NFP 76 im Bundeshaus
11.09.2024
Vorwärts gehen mit einem lernenden Blick zurück
Gemeinsam mit der parlamentarischen Gruppe „Kind und Jugend“ (PGKJ) organisierte die parlamentarische Gruppe „Care Leaving – ehemalige Heim- und Pflegekinder“ am 11. September 2024 einen Anlass zum Nationalen Forschungsprogramm NFP 76 «Fürsorge und Zwang – Geschichte, Gegenwart, Zukunft». Zwischen 2018 und 2023 analysierten rund 150 Forschende in 29 Projekten Merkmale, Mechanismen und Wirkungen der Fürsorgepolitik und -praxis, woraus auch 10 Impulse für die Politik entstanden (wie berichtet in den NEWS vom 10.07.24).

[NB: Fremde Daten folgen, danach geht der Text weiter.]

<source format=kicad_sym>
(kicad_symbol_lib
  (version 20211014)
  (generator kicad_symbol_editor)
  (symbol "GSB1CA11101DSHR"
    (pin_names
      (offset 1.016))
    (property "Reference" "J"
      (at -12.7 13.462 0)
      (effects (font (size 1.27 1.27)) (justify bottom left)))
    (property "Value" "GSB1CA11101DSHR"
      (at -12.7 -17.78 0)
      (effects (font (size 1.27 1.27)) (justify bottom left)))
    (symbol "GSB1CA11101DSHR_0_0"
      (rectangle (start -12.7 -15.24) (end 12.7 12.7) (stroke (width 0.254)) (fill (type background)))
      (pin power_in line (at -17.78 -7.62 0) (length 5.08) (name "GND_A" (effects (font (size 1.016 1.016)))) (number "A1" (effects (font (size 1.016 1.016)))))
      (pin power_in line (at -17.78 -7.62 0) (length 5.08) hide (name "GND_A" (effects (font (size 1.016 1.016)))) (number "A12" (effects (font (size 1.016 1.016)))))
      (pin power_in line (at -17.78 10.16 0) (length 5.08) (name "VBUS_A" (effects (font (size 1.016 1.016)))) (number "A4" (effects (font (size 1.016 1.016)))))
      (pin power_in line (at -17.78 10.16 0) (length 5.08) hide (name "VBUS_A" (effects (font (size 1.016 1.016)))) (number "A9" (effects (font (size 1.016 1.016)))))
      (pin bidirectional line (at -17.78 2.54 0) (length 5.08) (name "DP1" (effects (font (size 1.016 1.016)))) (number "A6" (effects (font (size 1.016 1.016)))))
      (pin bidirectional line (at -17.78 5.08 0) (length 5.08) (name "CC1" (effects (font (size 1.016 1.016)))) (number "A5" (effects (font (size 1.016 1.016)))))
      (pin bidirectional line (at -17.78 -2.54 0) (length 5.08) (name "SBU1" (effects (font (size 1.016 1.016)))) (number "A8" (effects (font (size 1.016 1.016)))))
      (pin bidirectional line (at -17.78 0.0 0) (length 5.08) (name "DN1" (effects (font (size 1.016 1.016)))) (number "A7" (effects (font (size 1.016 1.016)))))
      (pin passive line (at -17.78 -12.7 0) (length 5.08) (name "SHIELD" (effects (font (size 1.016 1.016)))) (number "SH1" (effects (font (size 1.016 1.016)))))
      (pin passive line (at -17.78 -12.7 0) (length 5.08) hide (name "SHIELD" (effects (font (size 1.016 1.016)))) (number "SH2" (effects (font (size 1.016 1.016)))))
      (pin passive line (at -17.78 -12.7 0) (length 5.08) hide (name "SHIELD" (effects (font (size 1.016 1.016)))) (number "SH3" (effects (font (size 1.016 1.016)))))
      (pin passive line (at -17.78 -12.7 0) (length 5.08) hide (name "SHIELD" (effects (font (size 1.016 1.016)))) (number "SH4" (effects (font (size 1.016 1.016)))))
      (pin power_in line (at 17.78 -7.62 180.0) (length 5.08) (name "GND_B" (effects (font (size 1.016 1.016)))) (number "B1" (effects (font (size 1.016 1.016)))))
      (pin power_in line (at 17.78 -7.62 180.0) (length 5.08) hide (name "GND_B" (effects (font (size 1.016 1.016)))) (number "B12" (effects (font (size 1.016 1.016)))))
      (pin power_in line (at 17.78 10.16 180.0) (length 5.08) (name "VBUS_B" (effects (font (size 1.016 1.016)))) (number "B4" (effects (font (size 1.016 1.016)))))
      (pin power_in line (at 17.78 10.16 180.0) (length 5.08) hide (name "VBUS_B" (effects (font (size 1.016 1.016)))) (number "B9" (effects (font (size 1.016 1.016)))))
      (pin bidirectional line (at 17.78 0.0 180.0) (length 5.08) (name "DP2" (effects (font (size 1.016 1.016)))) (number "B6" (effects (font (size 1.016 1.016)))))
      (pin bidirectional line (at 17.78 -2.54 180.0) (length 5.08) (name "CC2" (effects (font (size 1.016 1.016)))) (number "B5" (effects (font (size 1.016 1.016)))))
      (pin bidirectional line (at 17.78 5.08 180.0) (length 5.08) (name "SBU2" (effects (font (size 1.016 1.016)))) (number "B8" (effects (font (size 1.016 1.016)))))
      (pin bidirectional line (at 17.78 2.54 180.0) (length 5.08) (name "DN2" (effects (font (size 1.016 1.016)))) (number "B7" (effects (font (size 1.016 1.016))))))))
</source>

Mit dem Fokus auf die ausserfamiliäre Unterbringung von jungen Menschen wurden zwei Forschungsprojekte eingeladen, ihre Ergebnisse und Empfehlungen zu präsentieren. Nach der Begrüssung durch Nationalrat Fabian Fivaz führte der Leiter der Forschungsgruppe des NFP 76 Prof. Dr. Alexander Grob mit seinem Input in die Thematik ein und betonte die Aktualität der Ergebnisse in der Gegenwart und für die Zukunft. Mit Blick auf die Thematik Leaving Care fokussierte er drei Aspekte:
· Normativität und Stereotypen gegenüber Pflegekindern bewusst machen
· Entkoppelung des Leistungsbezug von Diagnosen
· Kinder und Jugendliche befähigen, ihre Rechte zu artikulieren
Prof. Dr. Michelle Cottier und Dr. Gaëlle Droz-Sauthier betonten in ihrem Beitrag über die Forschung Integrität, Autonomie, Partizipation: Wie erleben Kinder und Eltern den Kindesschutz?, dass das Kindesschutzrecht im Licht der KRK (Kinderrechtskonvention) neu zu überdenken sei und empfahlen ein einheitliches, Partizipation förderndes Kindesschutzverfahren.

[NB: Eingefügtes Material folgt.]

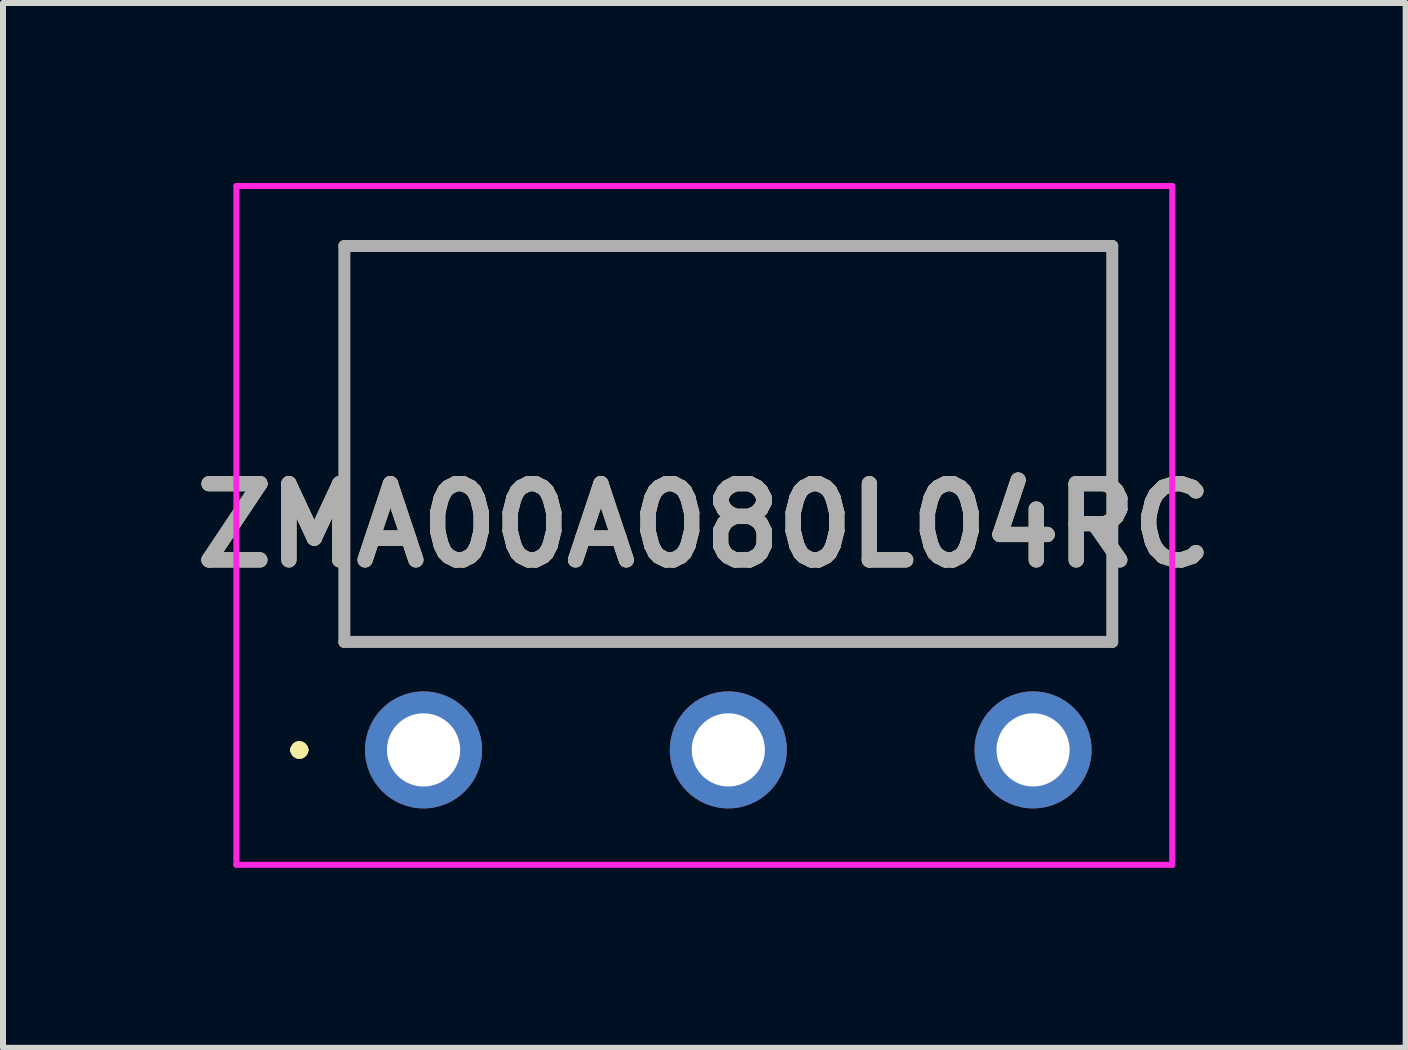
<source format=kicad_pcb>
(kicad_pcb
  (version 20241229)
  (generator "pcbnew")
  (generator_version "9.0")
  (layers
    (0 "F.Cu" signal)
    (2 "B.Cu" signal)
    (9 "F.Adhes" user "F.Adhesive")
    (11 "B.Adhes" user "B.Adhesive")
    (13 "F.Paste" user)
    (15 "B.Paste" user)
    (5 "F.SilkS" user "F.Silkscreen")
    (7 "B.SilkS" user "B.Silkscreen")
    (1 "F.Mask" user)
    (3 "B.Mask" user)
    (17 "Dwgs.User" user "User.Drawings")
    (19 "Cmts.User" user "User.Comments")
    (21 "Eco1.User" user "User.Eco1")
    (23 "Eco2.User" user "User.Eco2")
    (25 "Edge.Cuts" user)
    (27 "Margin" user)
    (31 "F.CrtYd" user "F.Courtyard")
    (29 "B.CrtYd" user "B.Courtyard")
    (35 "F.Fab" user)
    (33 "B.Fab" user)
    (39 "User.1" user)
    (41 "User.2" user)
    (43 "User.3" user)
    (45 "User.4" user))
  (footprint "ZMA00A080L04RC"
    (layer "F.Cu")
    (at 4.01 9.45)
    (property "Reference" "ZMA00A080L04RC" (at 4.68 -3.742 0) (layer "F.SilkS") (effects (font (size 1.27 1.27) (thickness 0.254))))
    (attr through_hole)
    (fp_line (start -2.12 0) (end -2.12 0) (stroke (width 0.2) (type solid)) (layer "F.SilkS"))
    (fp_line (start -2.12 0) (end -2.12 0) (stroke (width 0.2) (type solid)) (layer "F.SilkS"))
    (fp_line (start -2.02 0) (end -2.02 0) (stroke (width 0.2) (type solid)) (layer "F.SilkS"))
    (fp_line (start -1.32 -8.4) (end 11.48 -8.4) (stroke (width 0.1) (type solid)) (layer "F.SilkS"))
    (fp_line (start -1.32 -1.8) (end -1.32 -8.4) (stroke (width 0.1) (type solid)) (layer "F.SilkS"))
    (fp_line (start 11.48 -8.4) (end 11.48 -1.8) (stroke (width 0.1) (type solid)) (layer "F.SilkS"))
    (fp_line (start 11.48 -1.8) (end -1.32 -1.8) (stroke (width 0.1) (type solid)) (layer "F.SilkS"))
    (fp_arc (start -2.12 0) (mid -2.07 -0.05) (end -2.02 0) (stroke (width 0.2) (type solid)) (layer "F.SilkS"))
    (fp_arc (start -2.02 0) (mid -2.07 0.05) (end -2.12 0) (stroke (width 0.2) (type solid)) (layer "F.SilkS"))
    (fp_arc (start -2.02 0) (mid -2.07 0.05) (end -2.12 0) (stroke (width 0.2) (type solid)) (layer "F.SilkS"))
    (fp_line (start -3.12 -9.4) (end 12.48 -9.4) (stroke (width 0.1) (type solid)) (layer "F.CrtYd"))
    (fp_line (start -3.12 1.915) (end -3.12 -9.4) (stroke (width 0.1) (type solid)) (layer "F.CrtYd"))
    (fp_line (start 12.48 -9.4) (end 12.48 1.915) (stroke (width 0.1) (type solid)) (layer "F.CrtYd"))
    (fp_line (start 12.48 1.915) (end -3.12 1.915) (stroke (width 0.1) (type solid)) (layer "F.CrtYd"))
    (fp_line (start -1.32 -8.4) (end -1.32 -1.8) (stroke (width 0.2) (type solid)) (layer "F.Fab"))
    (fp_line (start -1.32 -1.8) (end 11.48 -1.8) (stroke (width 0.2) (type solid)) (layer "F.Fab"))
    (fp_line (start 11.48 -8.4) (end -1.32 -8.4) (stroke (width 0.2) (type solid)) (layer "F.Fab"))
    (fp_line (start 11.48 -1.8) (end 11.48 -8.4) (stroke (width 0.2) (type solid)) (layer "F.Fab"))
    (fp_text user "${REFERENCE}" (at 4.68 -3.742 0) (layer "F.Fab") (effects (font (size 1.27 1.27) (thickness 0.254))))
    (pad "1" thru_hole circle (at 0 0) (size 1.95 1.95) (drill 1.22) (layers "*.Cu" "*.Mask"))
    (pad "2" thru_hole circle (at 5.08 0) (size 1.95 1.95) (drill 1.22) (layers "*.Cu" "*.Mask"))
    (pad "3" thru_hole circle (at 10.16 0) (size 1.95 1.95) (drill 1.22) (layers "*.Cu" "*.Mask")))
  (gr_rect
    (start -3 -3)
    (end 20.381 14.415)
    (stroke (width 0.1) (type default))
    (fill no)
    (layer "Edge.Cuts")))
</source>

In seinen Ausführungen zur Forschung Kindesschutz und Fremdplatzierungen: Effekte von Institutionen, Finanzierung, Umsetzung zeigte Dr. Michael Marti eindrücklich die Zusammenhänge zwischen Finanzierungslogiken und der Anordnung von Platzierungen auf. Hierbei bedürfe es ein besonderes Augenmerk auf die 18 bis 25jährigen. Er regte die Anpassung bei Finanzierungssystemen sowie eine Verbesserung der Datenlage an.

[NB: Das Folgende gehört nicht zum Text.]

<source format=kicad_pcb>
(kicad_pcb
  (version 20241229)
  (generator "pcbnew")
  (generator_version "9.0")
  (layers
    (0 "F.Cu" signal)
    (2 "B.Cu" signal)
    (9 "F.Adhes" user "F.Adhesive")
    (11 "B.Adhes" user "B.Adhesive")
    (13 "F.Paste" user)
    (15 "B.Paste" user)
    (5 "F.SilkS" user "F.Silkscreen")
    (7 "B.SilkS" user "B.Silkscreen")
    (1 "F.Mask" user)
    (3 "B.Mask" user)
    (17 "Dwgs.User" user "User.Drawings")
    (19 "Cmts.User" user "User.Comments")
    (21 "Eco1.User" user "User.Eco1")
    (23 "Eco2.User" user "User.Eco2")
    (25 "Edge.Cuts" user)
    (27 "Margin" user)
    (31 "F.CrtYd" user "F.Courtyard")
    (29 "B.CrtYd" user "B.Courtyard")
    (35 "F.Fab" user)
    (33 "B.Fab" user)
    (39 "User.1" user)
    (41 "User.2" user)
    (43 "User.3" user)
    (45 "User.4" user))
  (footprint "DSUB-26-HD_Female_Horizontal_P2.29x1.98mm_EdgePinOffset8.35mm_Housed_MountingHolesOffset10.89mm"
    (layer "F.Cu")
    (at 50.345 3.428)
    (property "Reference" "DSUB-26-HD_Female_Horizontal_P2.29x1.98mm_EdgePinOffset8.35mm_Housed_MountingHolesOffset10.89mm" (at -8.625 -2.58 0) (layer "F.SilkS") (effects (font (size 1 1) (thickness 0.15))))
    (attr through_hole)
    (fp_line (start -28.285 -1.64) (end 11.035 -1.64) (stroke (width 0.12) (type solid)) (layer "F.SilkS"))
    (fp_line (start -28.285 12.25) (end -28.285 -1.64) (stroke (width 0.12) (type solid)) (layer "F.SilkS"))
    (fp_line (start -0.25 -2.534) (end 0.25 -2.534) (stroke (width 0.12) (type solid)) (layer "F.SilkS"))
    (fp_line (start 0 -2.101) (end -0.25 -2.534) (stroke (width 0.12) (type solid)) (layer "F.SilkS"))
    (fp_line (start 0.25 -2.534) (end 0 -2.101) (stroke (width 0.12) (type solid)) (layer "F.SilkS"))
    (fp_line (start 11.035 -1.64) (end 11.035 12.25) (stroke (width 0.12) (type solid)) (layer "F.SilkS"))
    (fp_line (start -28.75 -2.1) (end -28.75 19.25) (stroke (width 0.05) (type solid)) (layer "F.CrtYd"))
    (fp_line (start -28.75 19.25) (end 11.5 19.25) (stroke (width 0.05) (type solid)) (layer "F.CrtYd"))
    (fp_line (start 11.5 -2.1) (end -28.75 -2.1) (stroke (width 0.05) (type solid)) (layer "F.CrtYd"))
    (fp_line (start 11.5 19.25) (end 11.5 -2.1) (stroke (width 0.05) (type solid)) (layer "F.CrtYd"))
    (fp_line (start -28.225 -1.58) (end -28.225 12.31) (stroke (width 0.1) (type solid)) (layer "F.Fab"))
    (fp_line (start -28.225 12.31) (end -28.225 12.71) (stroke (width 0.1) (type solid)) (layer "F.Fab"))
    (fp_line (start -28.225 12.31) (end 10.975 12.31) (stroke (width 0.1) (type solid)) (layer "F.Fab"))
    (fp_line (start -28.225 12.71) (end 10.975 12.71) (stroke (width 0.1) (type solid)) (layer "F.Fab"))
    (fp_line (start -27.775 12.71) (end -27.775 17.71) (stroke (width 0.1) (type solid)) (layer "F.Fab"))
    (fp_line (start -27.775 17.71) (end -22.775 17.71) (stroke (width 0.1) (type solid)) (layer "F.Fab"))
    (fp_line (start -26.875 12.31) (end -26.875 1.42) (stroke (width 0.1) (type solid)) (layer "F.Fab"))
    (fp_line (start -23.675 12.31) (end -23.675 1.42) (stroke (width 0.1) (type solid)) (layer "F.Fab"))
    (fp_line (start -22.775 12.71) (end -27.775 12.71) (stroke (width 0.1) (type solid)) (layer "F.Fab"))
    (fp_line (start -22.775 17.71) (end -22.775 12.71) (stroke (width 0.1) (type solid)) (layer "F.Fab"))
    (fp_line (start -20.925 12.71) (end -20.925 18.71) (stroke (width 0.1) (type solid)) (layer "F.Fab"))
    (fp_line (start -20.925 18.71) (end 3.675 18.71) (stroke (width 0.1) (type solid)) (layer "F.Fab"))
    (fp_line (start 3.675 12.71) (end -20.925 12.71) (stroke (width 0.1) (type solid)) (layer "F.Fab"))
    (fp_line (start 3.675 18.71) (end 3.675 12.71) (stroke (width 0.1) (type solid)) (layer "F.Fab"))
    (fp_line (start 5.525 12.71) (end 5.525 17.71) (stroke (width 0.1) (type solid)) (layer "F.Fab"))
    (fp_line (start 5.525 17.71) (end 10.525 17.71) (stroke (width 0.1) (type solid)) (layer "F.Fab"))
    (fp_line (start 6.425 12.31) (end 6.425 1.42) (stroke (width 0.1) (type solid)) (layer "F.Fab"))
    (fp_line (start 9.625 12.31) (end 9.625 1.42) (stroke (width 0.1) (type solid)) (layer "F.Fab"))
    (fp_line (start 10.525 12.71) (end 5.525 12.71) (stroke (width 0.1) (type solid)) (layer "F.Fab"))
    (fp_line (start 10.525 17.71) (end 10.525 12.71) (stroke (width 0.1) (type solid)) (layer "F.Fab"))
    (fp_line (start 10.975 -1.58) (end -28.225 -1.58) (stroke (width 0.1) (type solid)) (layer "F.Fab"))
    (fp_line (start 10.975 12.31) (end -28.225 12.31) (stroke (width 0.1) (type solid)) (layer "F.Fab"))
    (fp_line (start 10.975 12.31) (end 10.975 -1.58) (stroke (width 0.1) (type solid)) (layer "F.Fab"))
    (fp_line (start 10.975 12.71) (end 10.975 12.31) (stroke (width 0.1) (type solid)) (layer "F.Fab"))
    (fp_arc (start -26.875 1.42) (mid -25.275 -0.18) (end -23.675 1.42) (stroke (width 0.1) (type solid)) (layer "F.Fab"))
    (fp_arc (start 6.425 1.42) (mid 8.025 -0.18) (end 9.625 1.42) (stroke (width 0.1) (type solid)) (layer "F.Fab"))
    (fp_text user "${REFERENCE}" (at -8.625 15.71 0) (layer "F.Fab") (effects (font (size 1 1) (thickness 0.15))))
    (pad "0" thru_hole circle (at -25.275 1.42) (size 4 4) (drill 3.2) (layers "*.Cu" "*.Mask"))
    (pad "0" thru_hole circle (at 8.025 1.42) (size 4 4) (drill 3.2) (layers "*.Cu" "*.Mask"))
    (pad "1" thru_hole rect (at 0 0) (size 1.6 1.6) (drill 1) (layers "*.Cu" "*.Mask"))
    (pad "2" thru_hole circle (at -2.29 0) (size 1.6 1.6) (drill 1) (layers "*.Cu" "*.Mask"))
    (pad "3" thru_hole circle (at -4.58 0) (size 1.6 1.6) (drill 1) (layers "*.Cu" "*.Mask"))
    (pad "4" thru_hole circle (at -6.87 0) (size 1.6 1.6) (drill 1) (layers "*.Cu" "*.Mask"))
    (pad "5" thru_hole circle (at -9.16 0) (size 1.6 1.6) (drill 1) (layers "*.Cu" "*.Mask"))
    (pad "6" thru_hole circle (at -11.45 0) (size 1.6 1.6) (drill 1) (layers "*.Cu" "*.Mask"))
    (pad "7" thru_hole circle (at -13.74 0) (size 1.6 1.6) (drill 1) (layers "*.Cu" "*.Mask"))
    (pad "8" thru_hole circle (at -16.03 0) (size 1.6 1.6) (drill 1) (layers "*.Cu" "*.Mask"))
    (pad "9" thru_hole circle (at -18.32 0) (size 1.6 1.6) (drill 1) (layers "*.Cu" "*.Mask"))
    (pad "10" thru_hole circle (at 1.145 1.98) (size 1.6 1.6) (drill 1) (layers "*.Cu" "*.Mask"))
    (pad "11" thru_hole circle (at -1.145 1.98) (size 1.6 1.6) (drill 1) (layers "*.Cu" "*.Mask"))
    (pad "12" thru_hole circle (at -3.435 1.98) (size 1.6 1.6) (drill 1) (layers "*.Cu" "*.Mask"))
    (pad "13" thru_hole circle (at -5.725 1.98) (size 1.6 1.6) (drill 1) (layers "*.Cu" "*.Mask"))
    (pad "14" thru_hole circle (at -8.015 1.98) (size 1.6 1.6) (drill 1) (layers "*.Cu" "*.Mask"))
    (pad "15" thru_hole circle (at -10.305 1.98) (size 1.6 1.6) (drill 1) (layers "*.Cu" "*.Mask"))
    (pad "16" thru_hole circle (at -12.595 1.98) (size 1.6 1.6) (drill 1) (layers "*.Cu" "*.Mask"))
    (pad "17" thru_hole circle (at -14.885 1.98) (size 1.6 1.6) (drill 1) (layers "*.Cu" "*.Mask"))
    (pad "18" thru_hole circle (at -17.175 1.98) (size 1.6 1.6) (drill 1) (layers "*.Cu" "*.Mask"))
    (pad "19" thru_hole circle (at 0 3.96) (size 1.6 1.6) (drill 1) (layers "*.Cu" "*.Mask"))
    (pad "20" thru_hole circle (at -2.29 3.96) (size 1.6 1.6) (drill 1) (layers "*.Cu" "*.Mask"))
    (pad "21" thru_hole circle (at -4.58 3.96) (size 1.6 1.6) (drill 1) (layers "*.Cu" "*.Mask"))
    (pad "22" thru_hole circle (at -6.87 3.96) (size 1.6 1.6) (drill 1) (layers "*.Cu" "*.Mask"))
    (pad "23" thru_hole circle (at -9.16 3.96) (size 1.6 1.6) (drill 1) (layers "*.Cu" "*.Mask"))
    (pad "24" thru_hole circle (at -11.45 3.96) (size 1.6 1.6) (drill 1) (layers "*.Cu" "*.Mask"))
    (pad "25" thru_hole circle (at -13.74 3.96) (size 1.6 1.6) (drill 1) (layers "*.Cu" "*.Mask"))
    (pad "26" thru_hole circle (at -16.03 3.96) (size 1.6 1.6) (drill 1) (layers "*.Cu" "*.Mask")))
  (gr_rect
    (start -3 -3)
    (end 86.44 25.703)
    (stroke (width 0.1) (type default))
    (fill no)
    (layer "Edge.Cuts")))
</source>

Im Anschluss wurde von Nationalrätin Christine Bulliard-Marbach die Frage- und Diskussionsrunde eröffnet. Die anwesenden Parlamentarier*innen sowie Fachpersonen und Erfahrungsexpert*innen ergriffen die Chance, die Forschenden zu befragen und auszuloten, wo es konkrete politische Ansatzpunkte geben würde. Wie kann die Politik dazu beitragen, dass wir (endlich) besseres Datenmaterial erhalten, inklusiv der jungen Erwachsenen? Müsste der Kinder- und Jugendschutz auf ein Alter 25 verlängert werden, analog dem Jugendstrafrecht? Bräuchte es spezialisiertere Ausbildung und mehr Sensibilisierung von Fachkräften?
Deutlich wurde, dass es noch viel zu tun gibt, um die Situation von ausserfamiliär untergebrachten Kindern, Jugendlichen und jungen Erwachsenen zu verbessern. Die Politiker*innen nahmen die verschiedenen Anliegen sehr ernst und werden gemeinsam weitere Schritte prüfen.
Wir danken allen Parlamentarier *innen, Referent*innen und Gästen für den gelungenen Anlass und angeregten Austausch. Es bleibt: Aus Vergangenem lernen und gemeinsam auf eine bessere Zukunft einwirken!